Но когда утром он собрался оттуда выйти, то не смог. Койки плотно теснились в коридоре, и он, выходит, сдвигал человека, который считал, что просто спит головой к стене.
«Извините», — только и пробормотал он. А тот привстал без звука и отодвинул койку, ничему не удивляясь, и не разозлился.
Почему же здесь, теперь, нет, никто ему не говорит ни одного неприязненного слова, но он ведь чувствует! Это чувствуется!..
Конечно, не у врачей, а — сестры, они не смотрят в лицо, они поджимают губы, и больные в коридорах глянут искоса и сразу отводят глаза, выглядывают из палат, когда он проходит, и быстро прячутся.
Потому что все они калеки, уроды в этом ортопедическом центре, в хирургии, а он — здоров. Потому что впервые по методу Илизарова тут пройдет эксперин мент! — ему будут ломать кости, ему, совершенно здоровому человеку.

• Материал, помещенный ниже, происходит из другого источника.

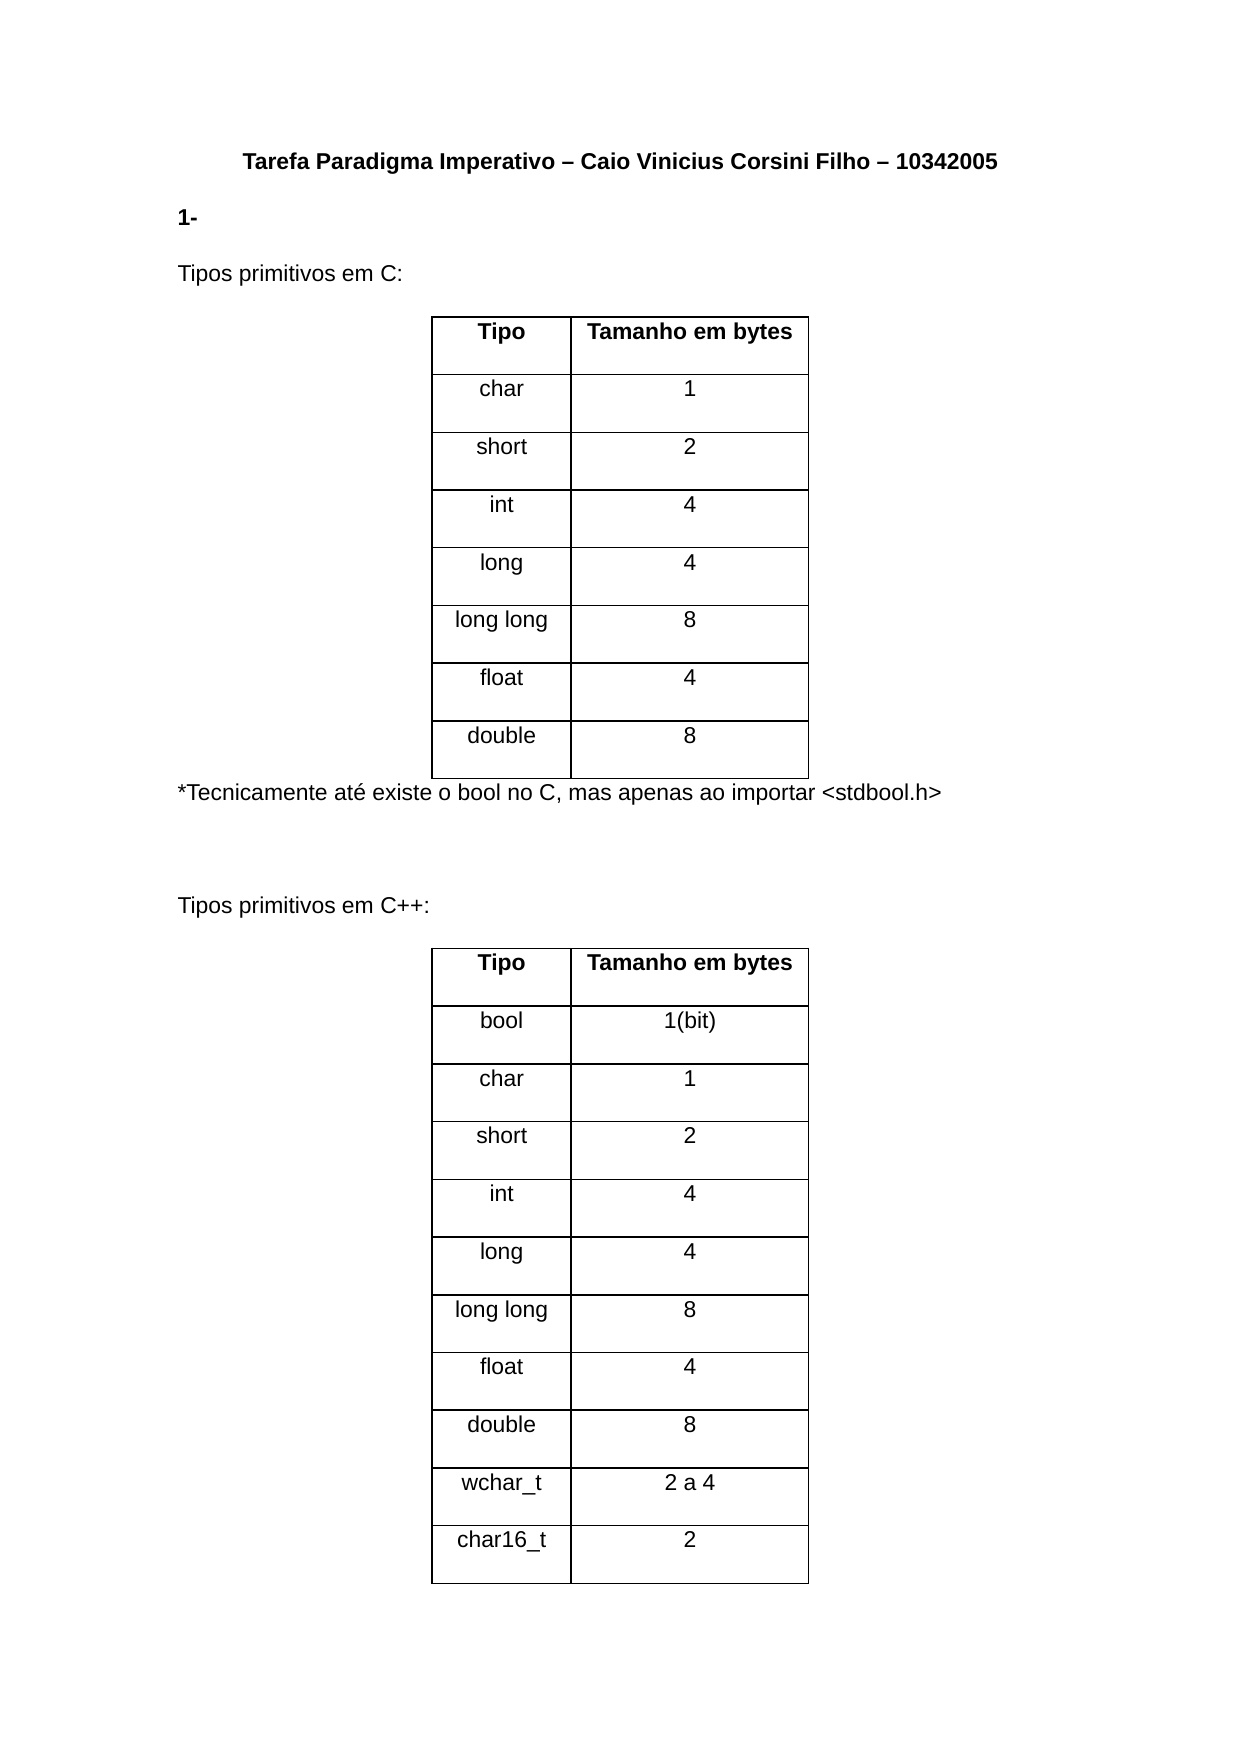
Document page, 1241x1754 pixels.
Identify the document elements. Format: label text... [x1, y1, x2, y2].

text Tipos primitivos em C: [177, 260, 1063, 286]
table_cell 4 [572, 548, 808, 604]
table_cell 1(bit) [572, 1007, 808, 1063]
table_cell float [433, 664, 570, 720]
table_cell 2 [572, 1526, 808, 1582]
text Tipos primitivos em C++: [177, 892, 1063, 918]
table_cell 4 [572, 1180, 808, 1236]
table_cell long long [433, 606, 570, 662]
table_cell int [433, 491, 570, 547]
table_header Tipo [433, 318, 570, 374]
table_cell 1 [572, 1065, 808, 1121]
table_cell wchar_t [433, 1469, 570, 1525]
table_cell int [433, 1180, 570, 1236]
text 1- [177, 204, 1063, 230]
table_cell short [433, 1122, 570, 1178]
table_header Tamanho em bytes [572, 318, 808, 374]
table_cell 8 [572, 1296, 808, 1352]
table_cell long [433, 548, 570, 604]
table_cell short [433, 433, 570, 489]
table_cell double [433, 722, 570, 778]
table_header Tamanho em bytes [572, 949, 808, 1005]
table_cell 8 [572, 1411, 808, 1467]
table_cell float [433, 1353, 570, 1409]
table_cell char [433, 1065, 570, 1121]
table_cell 8 [572, 722, 808, 778]
table_cell 4 [572, 664, 808, 720]
table_cell char [433, 375, 570, 431]
table_cell 2 a 4 [572, 1469, 808, 1525]
table_cell 2 [572, 433, 808, 489]
table_cell char16_t [433, 1526, 570, 1582]
table_cell 1 [572, 375, 808, 431]
text *Tecnicamente até existe o bool no C, mas apenas ao importar <stdbool.h> [177, 779, 1063, 806]
table_cell 4 [572, 1238, 808, 1294]
table_cell 4 [572, 1353, 808, 1409]
table_cell 2 [572, 1122, 808, 1178]
table_cell bool [433, 1007, 570, 1063]
text Tarefa Paradigma Imperativo – Caio Vinicius Corsini Filho – 10342005 [177, 148, 1063, 174]
table_cell 8 [572, 606, 808, 662]
table_cell long long [433, 1296, 570, 1352]
table_cell long [433, 1238, 570, 1294]
table_cell double [433, 1411, 570, 1467]
table_header Tipo [433, 949, 570, 1005]
table_cell 4 [572, 491, 808, 547]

И из этого — сколько ни препятствуй — возникнет новое направление, он сам придумал, в конце концов, как назвать, и предложил: антропометрическая косметология. Любой человек, а не эти уроды, сможет стать красивым. И первый этап сейчас: операция на его собственных голенях, после чего, говорят, рост увеличивается на восемь сантиметров.
Конечно, у здешних так называемых старожилов — а иные лежат долгими месяцами — совершенно чуждый нормальным людям мир.

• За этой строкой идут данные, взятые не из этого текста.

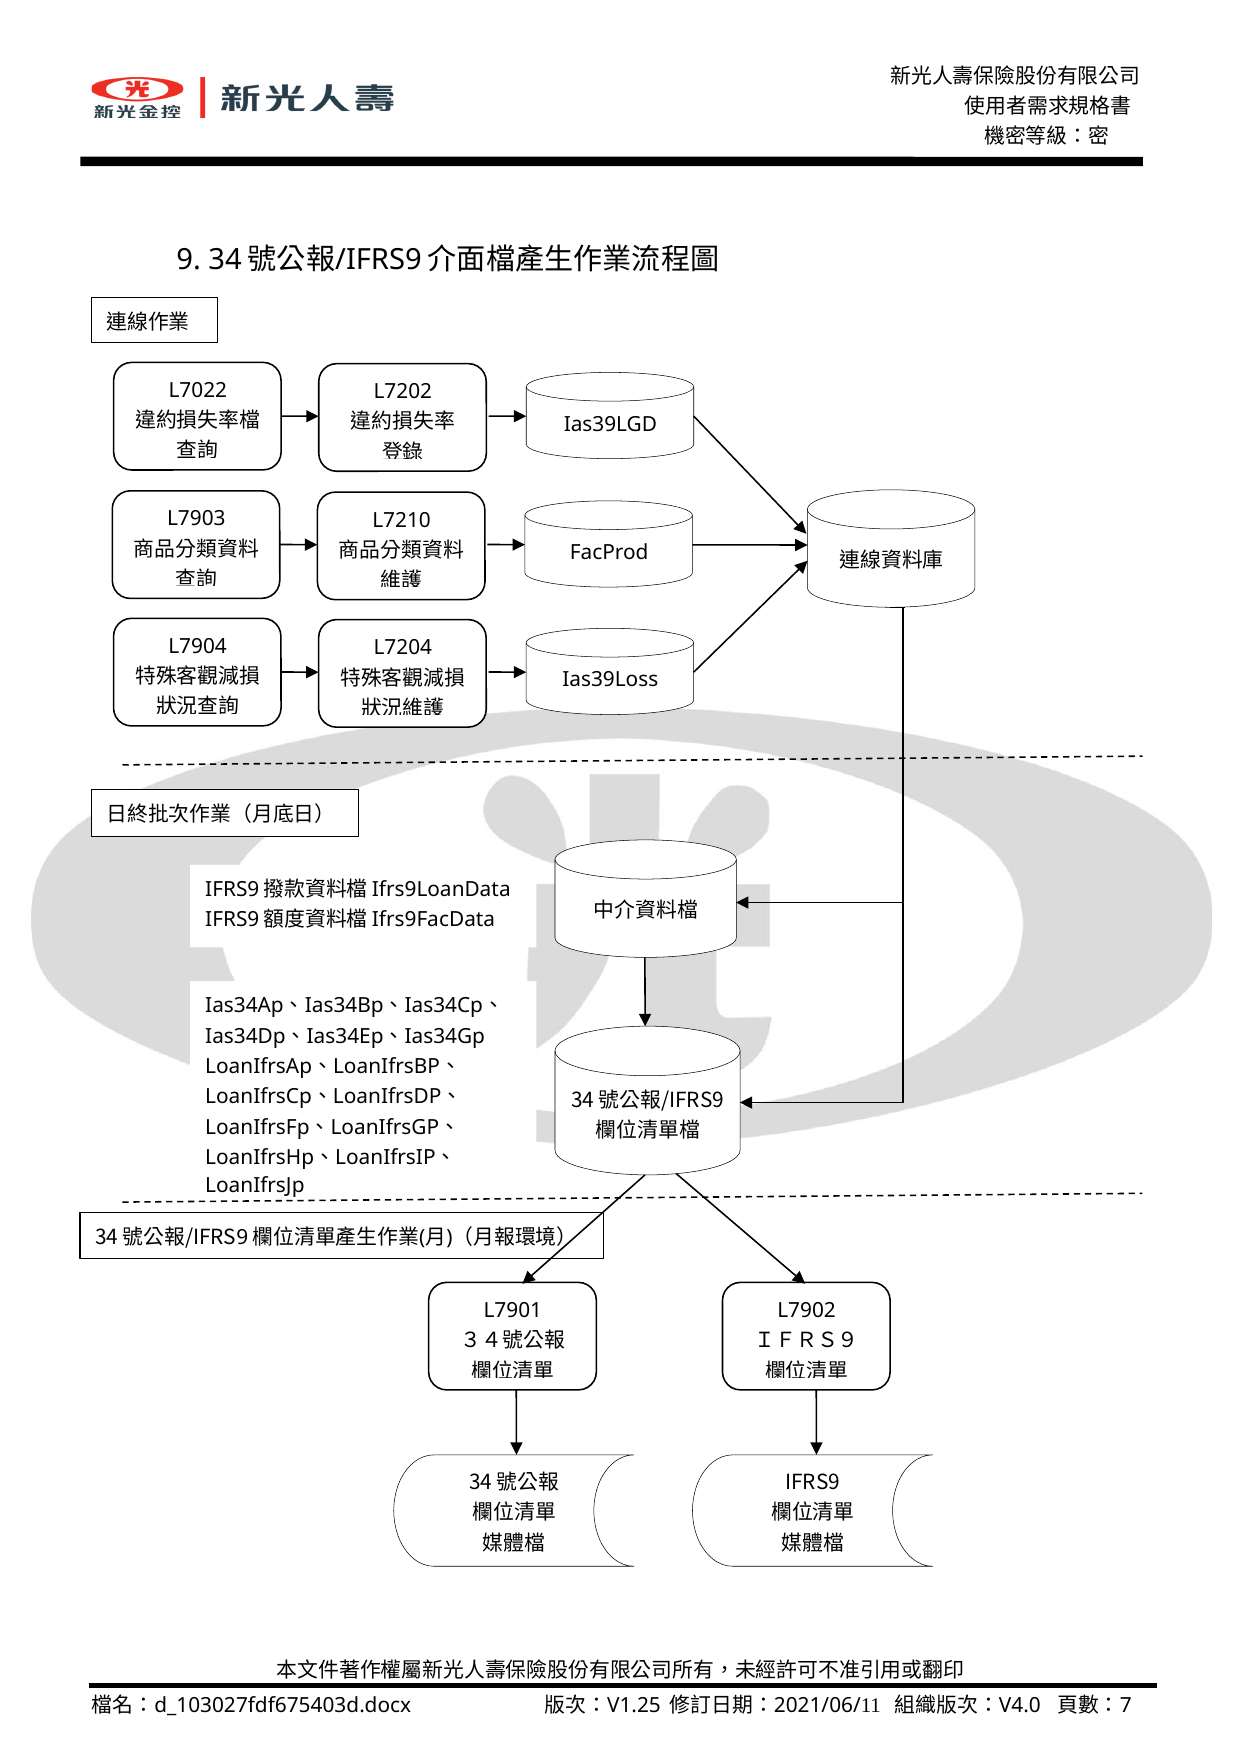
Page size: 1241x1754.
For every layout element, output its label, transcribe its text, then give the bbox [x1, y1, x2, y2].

text 9. 34號公報/IFRS9介面檔產生作業流程圖 [176, 219, 1152, 294]
picture [91, 61, 417, 118]
picture [741, 699, 1215, 1152]
picture [646, 903, 902, 1102]
picture [25, 699, 902, 1152]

Говорят, например, ночью, когда дежурные сестры спят, в дальнем холле открывается школа танцев под двухкассетник: музыка приглушенная, и там они пляшут, помогая себе костылями.
Как?.. Этого он покамест не видел.
Зато он видел сам в коридоре майора (объяснили — что майор) после операции. На плече по вечерам он носил лилипутку, и о ней говорили, что она его любовница.
Кто «объяснил», кто «говорил»? Как ни покажется это странноватым, почти все сведения теперь исходят от Саморукова: до операции психиатр Саморуков обязан его регулярно наблюдать. И в конце концов они даже начали играть с ним в шахматы.
— С одной стороны, — явно провоцировал его Саморуков, обдумывая: выдвигать своего коня или пока не надо, — древние китайцы утверждали, вот послушайте: дело, от которого ожидаешь слишком, подчеркиваю, слишком большого удовлетворения, вряд ли получается. Но, с другой стороны, — Саморуков не выдвинул все ж таки своего коня, — оптимист, Виталий Борисович, бесспорнейше, лучший реформатор, нежели пессимист. Тот, кто видит вещи в розовом свете…
В общем, давно известно: у психиатров, которые слишком (подчеркнем тоже) много общаются со специфическими, так сказать, больными, у самих может «поехать крыша».
— А женщины, Виталий Борисович? Вот что важно! Как женщины?.. совсем уж снастырничал Саморуков, поднимая глаза от шахматной доски. Как вы относитесь к женщинам? — Черные его глаза так глядели, будто гипнотизировал, правда, опять-таки иронично.
Как?.. Ну что ж объяснять вот такому психиатру…
Было это, помнится, на даче, в жару, у реки, и они все, пятилетние, смотрели из будочки: в доме по комнате за открытым окном ходят удивительные голые женщины.
Вот так впервые взволновались в будочке их крохотные прежде уды, напряглись в отчаянье, поднялись и застыли. И так стояли они шеренгой в будочке, гололобые, голопузые, нацелясь в необыкновенных длинноволосых красавиц.
Ясно?! При этом не верьте вы поклепам на взрослых низкорослых людей. Ибо они еще могут вам дать сто очков вперед!
— Это по личному, Дмитрий Егорыч, разнообразному опыту.
Уже наступил вечер, ушел наконец Саморуков, не доиграв второй партии. Он осторожно вышел в коридор.
Горела лампочка на дежурном столике, стояли в деревянной подставке пробирки, лежала большая раскрытая тетрадь, но дежурной сестры не было. Справа, из ближнего холла, был слышен телевизор, его, наверно, рядами, кругами обсели на стульях калеки.
Палаты — все двери настежь, — мимо которых он проходил, были (может, из-за телевизора?..) полупустые. Лишь изредка, укутанные с головой, на хирургических кроватях темнели фигуры.
Навстречу, опираясь на две палки, медленно передвигался, с трудом переставляя ноги, человек в пижаме. Этот парень-«афганец» после давней операции тренировался каждый вечер, и теперь, проходя мимо «афганца», он почувствовал, как скользнули, ножом резанули по лицу ненавидящие глаза.
Он толкнул дверь на лестничную площадку черного хода. Там не было никого.
* * *
Он снял больничную пижаму, под ней была шерстяная кофта и нормальная ковбойка, быстро стащил пижамные штаны, еще в палате надел под них брюки, запихнул все больничное в целлофановый пакет и пошел вниз по лестнице.